Excerpt to read:

Visit the Art Institute of Chicago
Taking one of the very first places on the list of Tourist Attractions in Chicago, a top-tier museum containing millions of works of art is the Art Institute of Chicago. The extensive collection, which spans thousands of years, contains works in a wide range of media, including sculpture, decorative arts, textiles, prints, photography, painting, and architectural designs, among others.
The Institute is renowned for its collection of impressionist and post-Impressionist paintings, which includes a number of works by Claude Monet as well as Georges Seurat's 1884 A Sunday Afternoon on La Grande Jatte and Renoir's 1879 Acrobats at the Cirque Fernando.

Given information:
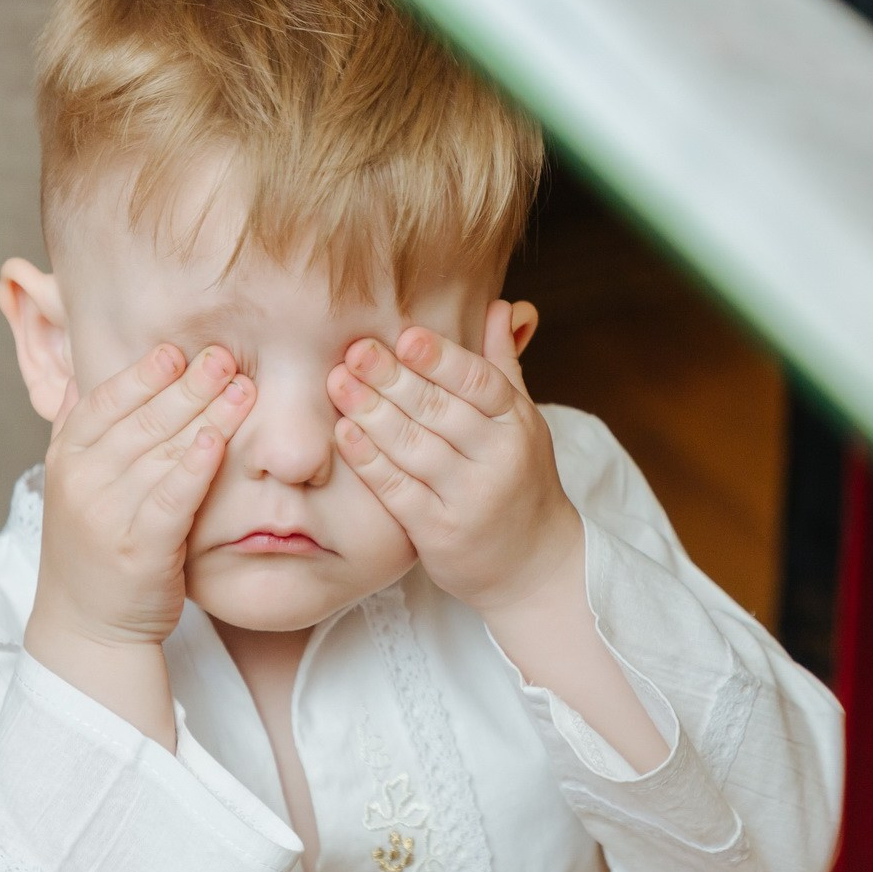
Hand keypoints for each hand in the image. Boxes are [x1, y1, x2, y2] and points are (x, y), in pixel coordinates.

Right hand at [31, 344, 255, 648]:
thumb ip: (74, 429)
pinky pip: (171, 498)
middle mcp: (82, 481)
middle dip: (188, 385)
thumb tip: (76, 372)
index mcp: (66, 458)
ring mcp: (107, 514)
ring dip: (206, 415)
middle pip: (142, 420)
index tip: (178, 351)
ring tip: (242, 388)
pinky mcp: (139, 548)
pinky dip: (195, 467)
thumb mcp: (73, 483)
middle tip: (225, 357)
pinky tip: (217, 441)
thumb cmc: (92, 546)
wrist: (86, 624)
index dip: (144, 374)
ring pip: (163, 452)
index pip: (105, 401)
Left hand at [328, 301, 583, 611]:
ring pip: (414, 447)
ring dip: (372, 412)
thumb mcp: (523, 423)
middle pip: (439, 410)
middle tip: (354, 351)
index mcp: (518, 424)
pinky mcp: (440, 532)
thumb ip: (503, 365)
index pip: (480, 382)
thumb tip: (499, 305)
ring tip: (338, 383)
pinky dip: (369, 460)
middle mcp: (499, 459)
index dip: (441, 358)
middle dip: (392, 378)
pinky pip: (397, 489)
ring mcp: (469, 498)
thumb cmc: (521, 483)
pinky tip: (344, 434)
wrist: (534, 566)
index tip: (404, 335)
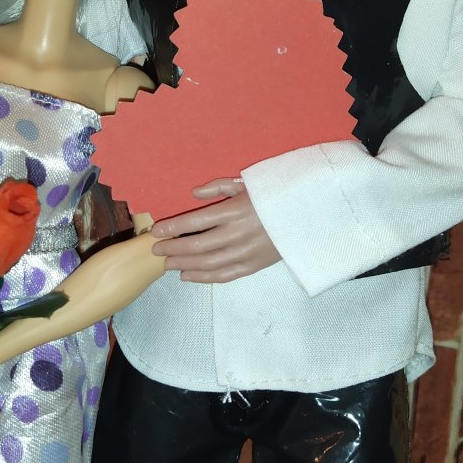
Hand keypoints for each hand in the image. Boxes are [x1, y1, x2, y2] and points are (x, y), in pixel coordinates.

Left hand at [150, 177, 280, 283]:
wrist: (306, 216)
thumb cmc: (273, 196)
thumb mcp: (247, 183)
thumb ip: (218, 187)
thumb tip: (193, 194)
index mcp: (234, 211)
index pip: (194, 222)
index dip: (171, 228)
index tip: (155, 231)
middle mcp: (237, 234)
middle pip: (195, 246)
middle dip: (172, 249)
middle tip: (156, 250)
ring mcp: (245, 253)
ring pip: (206, 264)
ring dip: (183, 265)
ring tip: (167, 264)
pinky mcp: (253, 267)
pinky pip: (223, 276)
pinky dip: (202, 278)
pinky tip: (187, 276)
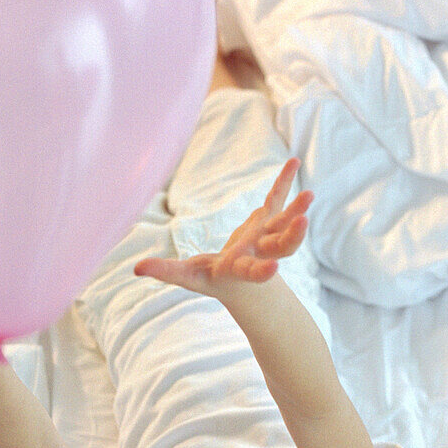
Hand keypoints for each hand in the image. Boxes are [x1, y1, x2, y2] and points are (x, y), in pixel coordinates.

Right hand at [133, 158, 313, 297]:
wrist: (245, 284)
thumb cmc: (212, 280)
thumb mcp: (189, 277)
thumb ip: (166, 271)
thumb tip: (136, 269)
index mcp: (239, 270)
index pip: (251, 272)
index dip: (261, 272)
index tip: (273, 271)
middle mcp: (258, 254)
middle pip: (279, 248)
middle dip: (291, 238)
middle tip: (304, 223)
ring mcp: (265, 237)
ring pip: (285, 224)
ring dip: (297, 210)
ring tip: (310, 195)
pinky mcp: (266, 221)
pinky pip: (276, 199)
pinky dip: (284, 182)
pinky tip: (294, 162)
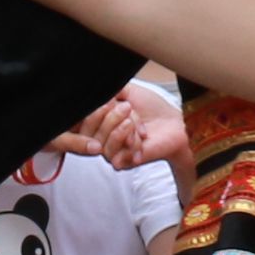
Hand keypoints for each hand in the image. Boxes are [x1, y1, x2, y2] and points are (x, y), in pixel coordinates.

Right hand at [72, 77, 186, 171]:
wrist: (174, 123)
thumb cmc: (151, 107)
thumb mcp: (127, 91)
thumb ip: (108, 91)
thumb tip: (92, 92)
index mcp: (98, 120)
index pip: (80, 119)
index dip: (94, 111)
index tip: (112, 102)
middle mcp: (100, 136)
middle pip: (87, 131)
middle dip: (109, 117)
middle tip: (127, 108)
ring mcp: (110, 151)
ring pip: (101, 144)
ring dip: (120, 130)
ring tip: (133, 122)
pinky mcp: (122, 162)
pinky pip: (115, 157)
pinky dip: (130, 144)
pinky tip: (142, 138)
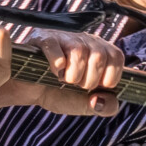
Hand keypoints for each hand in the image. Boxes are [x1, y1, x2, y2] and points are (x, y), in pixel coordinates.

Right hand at [0, 28, 123, 119]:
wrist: (29, 90)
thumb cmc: (59, 93)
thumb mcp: (85, 104)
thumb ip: (105, 107)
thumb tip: (101, 99)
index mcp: (100, 51)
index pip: (116, 57)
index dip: (108, 78)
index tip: (94, 87)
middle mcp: (85, 40)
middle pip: (99, 56)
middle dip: (88, 81)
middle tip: (75, 85)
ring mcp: (64, 37)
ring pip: (79, 52)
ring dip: (71, 75)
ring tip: (63, 79)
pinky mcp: (44, 39)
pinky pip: (55, 48)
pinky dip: (56, 64)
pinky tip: (54, 72)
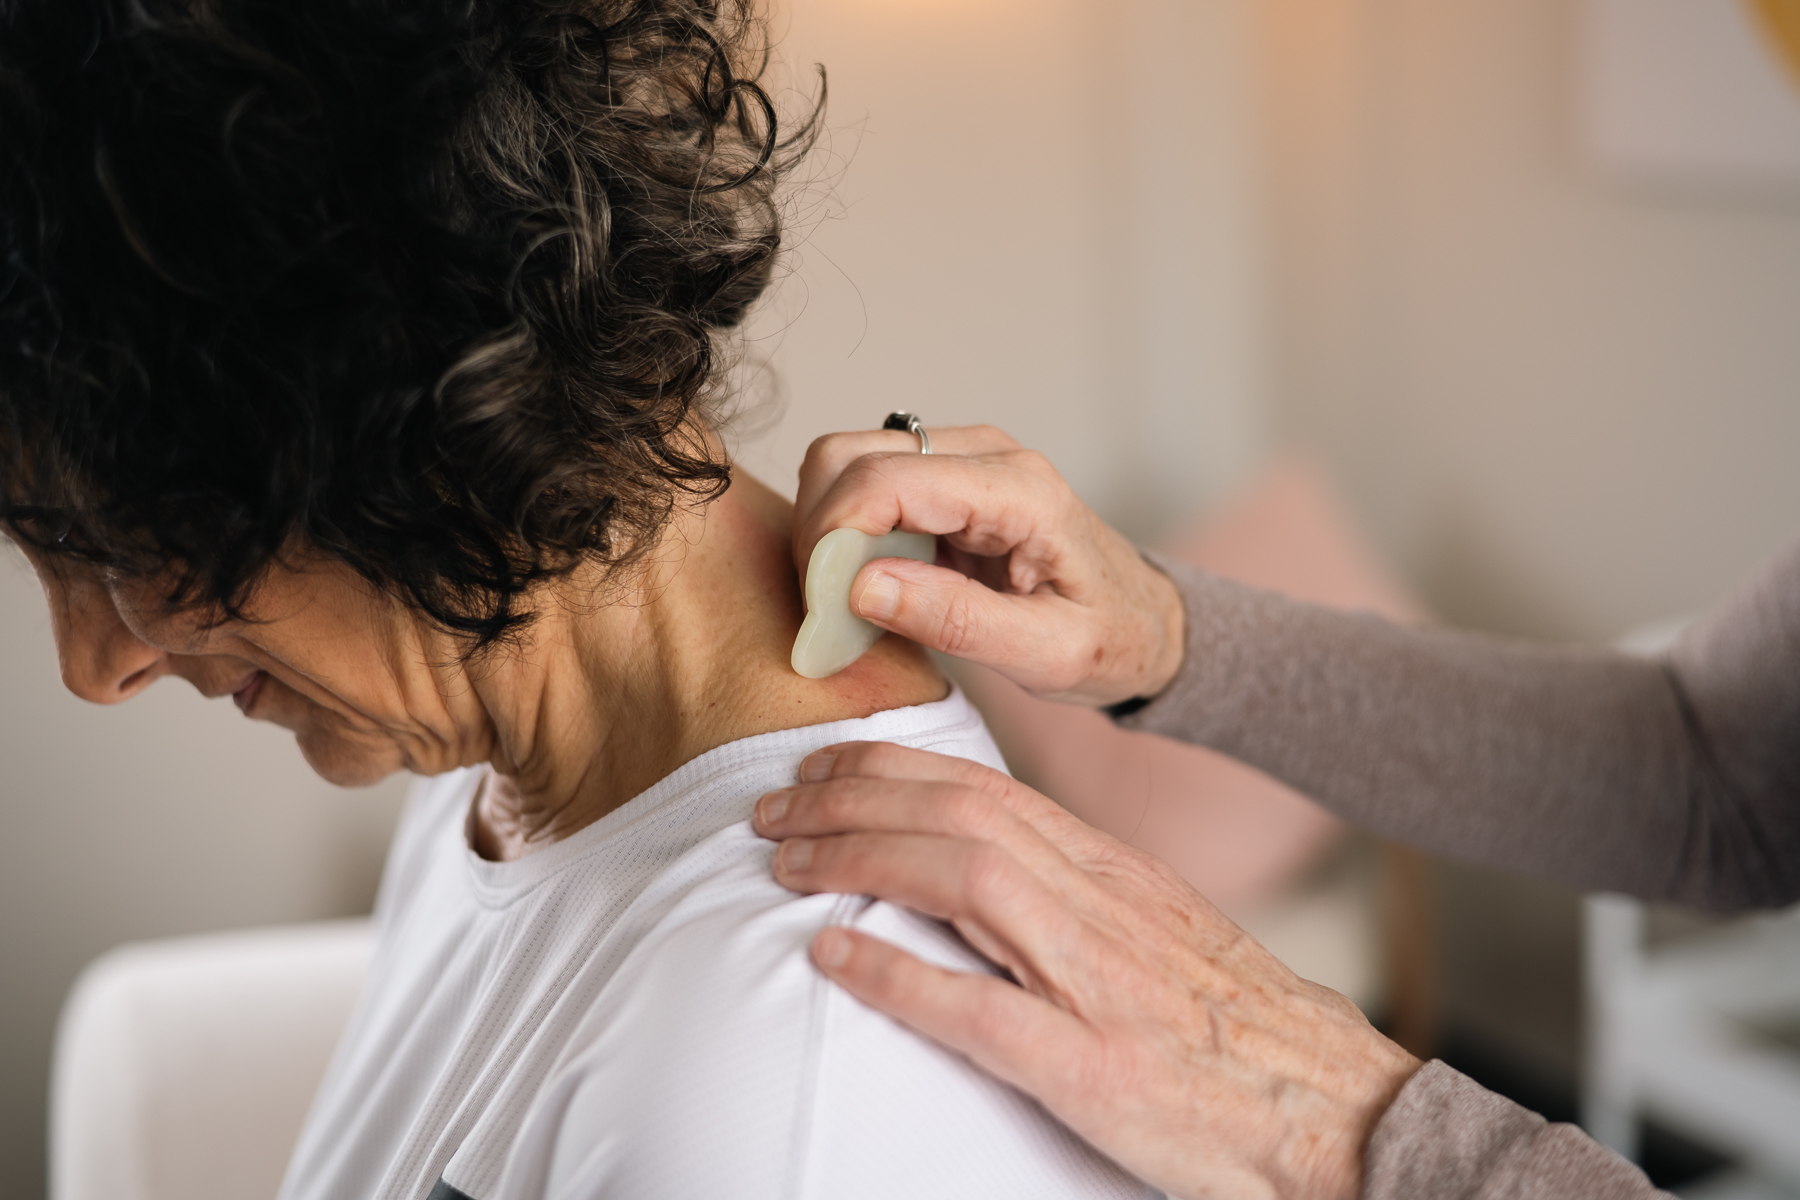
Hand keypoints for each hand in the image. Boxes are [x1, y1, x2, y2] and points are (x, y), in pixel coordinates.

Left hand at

List of tasks:
1. In the Art Institute of Chicago passage, which painting by Georges Seurat is named as part of the collection?
2. Retype the Art Institute of Chicago passage from "Visit the Art" to "the Cirque Fernando.".
3. Extend the Art Institute of Chicago passage by writing what follows its final sentence.

Outputs by task:
1. A Sunday Afternoon on La Grande Jatte, from 1884.

2.
Visit the Art Institute of Chicago
Taking one of the very first places on the list of Tourist Attractions in Chicago, a top-tier museum containing millions of works of art is the Art Institute of Chicago. The extensive collection, which spans thousands of years, contains works in a wide range of media, including sculpture, decorative arts, textiles, prints, photography, painting, and architectural designs, among others.
The Institute is renowned for its collection of impressionist and post-Impressionist paintings, which includes a number of works by Claude Monet as well as Georges Seurat's 1884 A Sunday Afternoon on La Grande Jatte and Renoir's 1879 Acrobats at the Cirque Fernando.

3.
The main structure was constructed for the World's Columbian Exposition in 1893 and was designed in the beaux-arts style by Shepley, Rutan, and Coolidge. Over time, additional structures were erected, and the complex now has 400,000 square feet of space. More than 30 temporary exhibits are staged yearly to complement the museum's roughly 300,000-piece permanent collection and to showcase cutting-edge curatorial and academic research.
The Ryerson and Burnham Libraries, one of the biggest art history and architectural libraries in the nation, are part of the Art Institute's conservation and conservation science department, which is also home to five conservation laboratories.